Unidecode.NET icon indicating copy to clipboard operation
Unidecode.NET copied to clipboard

Huge Memory Consumtion

Open adamfur opened this issue 4 years ago • 3 comments

Created a dotnet 5 project with the nuget reference, the application consumed 70MiB RSS memory.

static async Task Main(string[] args)
{
    while (true)
    {
        Console.WriteLine(Guid.NewGuid().ToString().Unidecode());
        await Task.Delay(TimeSpan.FromSeconds(1));
    }
}

Thought it was quite a lot of memory for such a small library, created a new dotnet 5 project with a project reference to the source code of the master branch, and the application consumed 200 MiB RSS memory??? Removed the partial (Diff below) and the RSS memory shrunk down to 5 MiB RSS.

diff --git a/src/Unidecoder.Characters.cs b/src/Unidecoder.Characters.cs
index dd8cdac..3b4d792 100644
--- a/src/Unidecoder.Characters.cs
+++ b/src/Unidecoder.Characters.cs
@@ -27,11 +27,11 @@ using System.Collections.Generic;
 
 namespace Unidecode.NET
 {
-    public static partial class Unidecoder
+    public static class Unidecoder2
     {
-        private static readonly Dictionary<int, string[]> characters;
+        public static readonly Dictionary<int, string[]> characters;
 
-        static Unidecoder()
+        static Unidecoder2()
         {
             characters = new Dictionary<int, string[]> {
                 {0 /*0 000*/, new[]{
@@ -605,4 +605,4 @@ namespace Unidecode.NET
             }
         }
     }
-    
\ No newline at end of file
+    
diff --git a/src/Unidecoder.cs b/src/Unidecoder.cs
index 558c725..1e1653e 100644
--- a/src/Unidecoder.cs
+++ b/src/Unidecoder.cs
@@ -6,7 +6,7 @@ namespace Unidecode.NET
     /// <summary>
     /// ASCII transliterations of Unicode text
     /// </summary>
-    public static partial class Unidecoder
+    public static class Unidecoder
     {
         /// <summary>
         /// Transliterate Unicode string to ASCII string.
@@ -42,7 +42,7 @@ namespace Unidecode.NET
                 {
                     var high = c >> 8;
                     var low = c & 0xff;
-                    if (characters.TryGetValue(high, out var transliterations))
+                    if (Unidecoder2.characters.TryGetValue(high, out var transliterations))
                     {
                         sb.Append(transliterations[low]);
                     }
@@ -71,7 +71,7 @@ namespace Unidecode.NET
             {
                 var high = c >> 8;
                 var low = c & 0xff;
-                result = characters.TryGetValue(high, out var transliterations) ? transliterations[low] : "";
+                result = Unidecoder2.characters.TryGetValue(high, out var transliterations) ? transliterations[low] : "";
             }
 
             return result;

adamfur avatar Jan 29 '21 10:01 adamfur

Can you make a PR for this?

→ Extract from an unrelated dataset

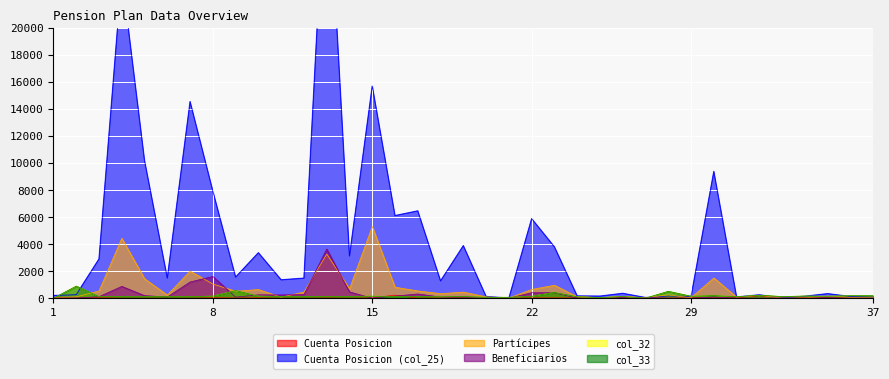

How many intersections are there between col_32 and Beneficiarios?

13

Seems like a huge memory improvement

RubenMateus avatar Mar 10 '21 11:03 RubenMateus

The memory consumption issue actually turned out to be stranger than that. I have a project, that included your code with the applied patch, it seemed to be working fine. Then after randomly adding some code or nuget, that had nothing to do with the library, the memory went ballooning again.

I was actually unable to solve it in a managed way, tried using lists instead of dictionaries, then a matrix, allocate strings with string.Internal() and various other methods. Ended up using your script to generate C-code and use with p/invoke in https://github.com/adamfur/Unidecode.NET/.

You could merge if you like, but code would turn non portable as of now.

adamfur avatar Mar 10 '21 11:03 adamfur

My pull request (https://github.com/thecoderok/Unidecode.NET/pull/16) now contains also a fix for this memory usage problem.

this issue has been mentioned also here: https://github.com/dotnet/runtime/issues/54688

reading that thread I learned that the problem in the static initialization of the characters dictionary: it is a huge initialization and it generates some complex code. I applied one of the fixes suggested in that thread: i totally scrapped the Unidecode.Characters.cs source code and initialized the characters variable at runtime from data read from an embedded resource file. I have modified the python script in order to generate that embedded resource file.

you can give it a try by pulling from this branch of mine: https://github.com/csm101/Unidecode.NET/tree/array_instead_of_dictionary

this fork is also 3 times faster in decoding (which was the first reason for which I forked it)

csm101 avatar Jul 03 '23 11:07 csm101